7 Jun 2013

Enhanced LDAP Settings in ownCloud 5.0.7

Submitted by blizzz

As you may know, the LDAP backend in ownCloud 5 got a couple of new features and some changes under the hood (see point 3 on ownCloud 5 released, Google Reader Alternative). Seven maintenance releases later, some bugs have been smashed, but an irksome quirk is left.

A newly introduced behaviour in creating the ownCloud username may be unwanted in the way the default is. Back in ownCloud 4.5, there were just usernames that were used to display and to identify users. In the LDAP backend we make sure that no concflicts with usernames appear in order to avoid same usernames between LDAP users, local users and other possible backends. Having the same username would make files and data availablle for all of them.

Generating (internal) Usernames

In onwCloud < 5 the username was restricted to basic ASCII chars. Our approach in the LDAP backend was to create the username from the value of the attribute given in the "User Display Name Field". Special characters were replaced were possible, or omitted. On collisions, the DN was addded in a almost readable manner. The username is stored in a database table and assigned to a reliable LDAP identifier to find him again.

In ownCloud 5.0 Display Names were introduced. The internal username (shown as Login Name on the Users page, a bit misleading) is still the same, but now there is support for a fancy name per user and without character limitations. With the LDAP backend, we made use of it and did the following: because the internal username was not visible for the User anymore, the internal ownCloud name will be generated from the UUID now. This avoids sanitation and is already practicably unqiue.

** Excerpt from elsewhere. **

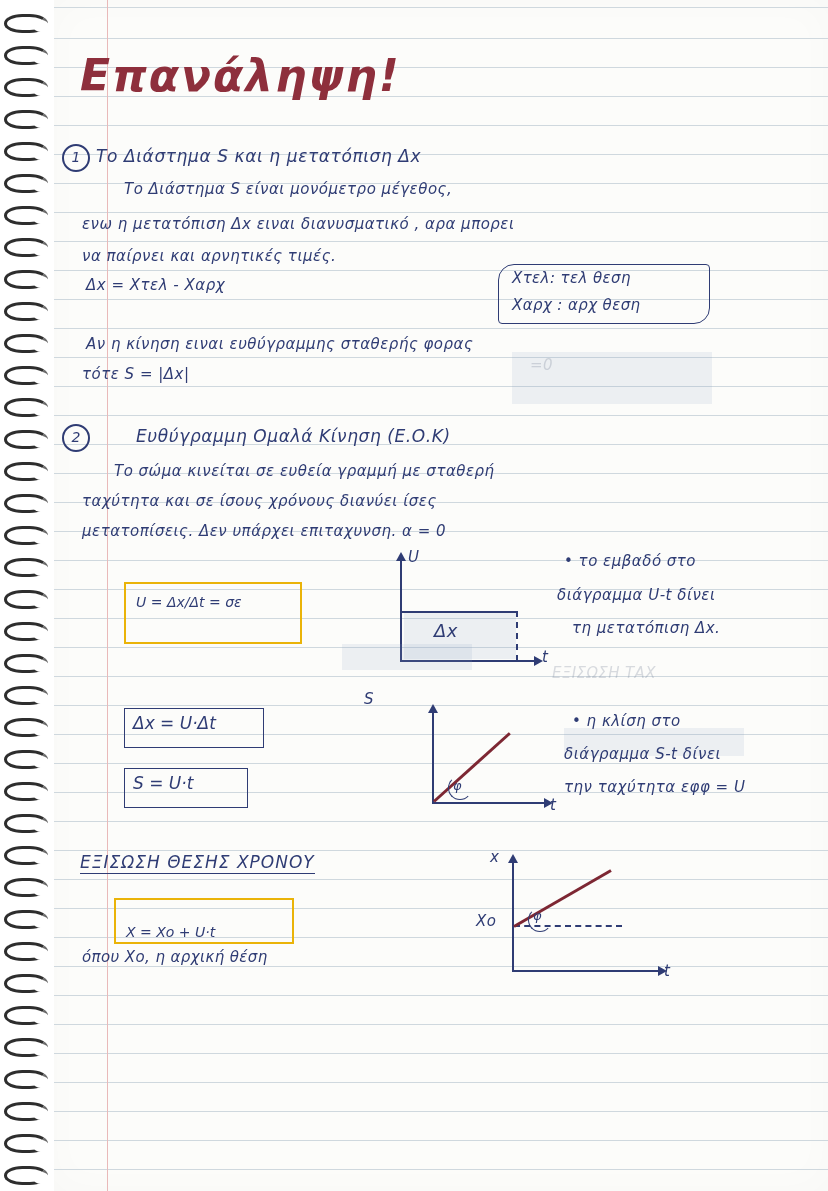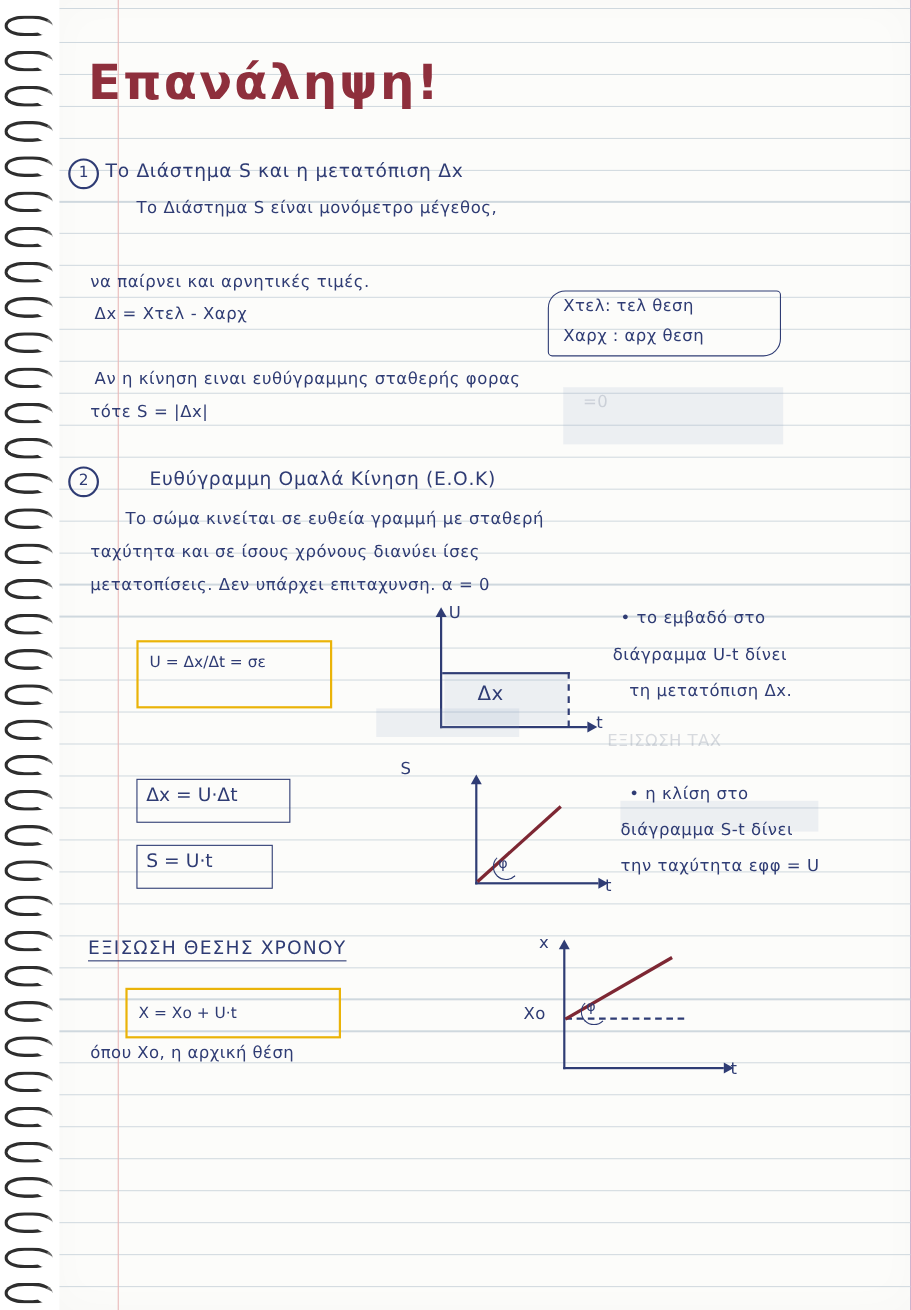"Επανάληψη!" #page { background: #701a75 -> #5eead4; font-style: none -> italic }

The ownCloud display name is exactly what the value of the attribute specified as "User Display Name Field" retrieves.

From Undesirable Side Effects…

This decision (made close to Feature Freeze) had some effects:

  1. The user directory in ownCloud is named after the internal username (if not specified differently in "User Home Folder Naming Rule")
  2. All the *DAV URLs contain the internal username in the path.
  3. The Ampache server (Media Player) also expects the internal username for login as it does the authentication on its own

Reactions after the release made us aware that often the login name and "User Display Name Field" were the same in the "old days of ownCloud 4.5", leading to undesired behaviour. Issue #1 is acutally not much of a problem and can be fixed with the settings option mentioned above. Issue #2 and #3 (special in it's own way) could not be circumvented. Until 5.0.7.

… To More Flexibility

With ownCloud 5.0.7 we introduce a new tab in the ownCloud settings called "Expert". The attribute used for creating the internal username can be customized there, so that it matches with the uid (or whichever attribute you prefer) again. Please note that it does not have effect on existing users, because there is no rename mechanism in ownCloud. You should ensure that those values are unique, because on naming collisions a username in the pattern of attributevalue_1234 (random number) will be created instead.

Another option is to specify the UUID attribute. Actually, the default behaviour is identical to what we did in ownCloud 4.5. Since uids, cn or DNs may change, we need a permanent value to recognize LDAP users. We need to be able to reliably map the internal ownCloud username to an LDAP representation. You can override this behaviour, too. Note: this will not have immediate effect on existing users, but can cause trouble when a user DN changes. Do not use it after putting your ownCloud in production use.

Furthermore mapping tables can be deleted. The mapping tables associate the internal ownCloud username with the LDAP user representation. You do not want to click on them on a production server! More information provides the LDAP Backend Documentation Page

The Missing Icing On The Cake

For existing users there is not much to gain, unfortunately. What you can do there is to change the owncloud_name in the oc_ldap_user_mapping table as well as in database columns where the username is used (for instance 'share_with' and 'uid_owner' in oc_share and more depending on the apps in use). This is scriptable. Also scriptable is to update the UUID values from the current to the desired attribute. However, the scripts (or as improvements to the backend) need to be done first.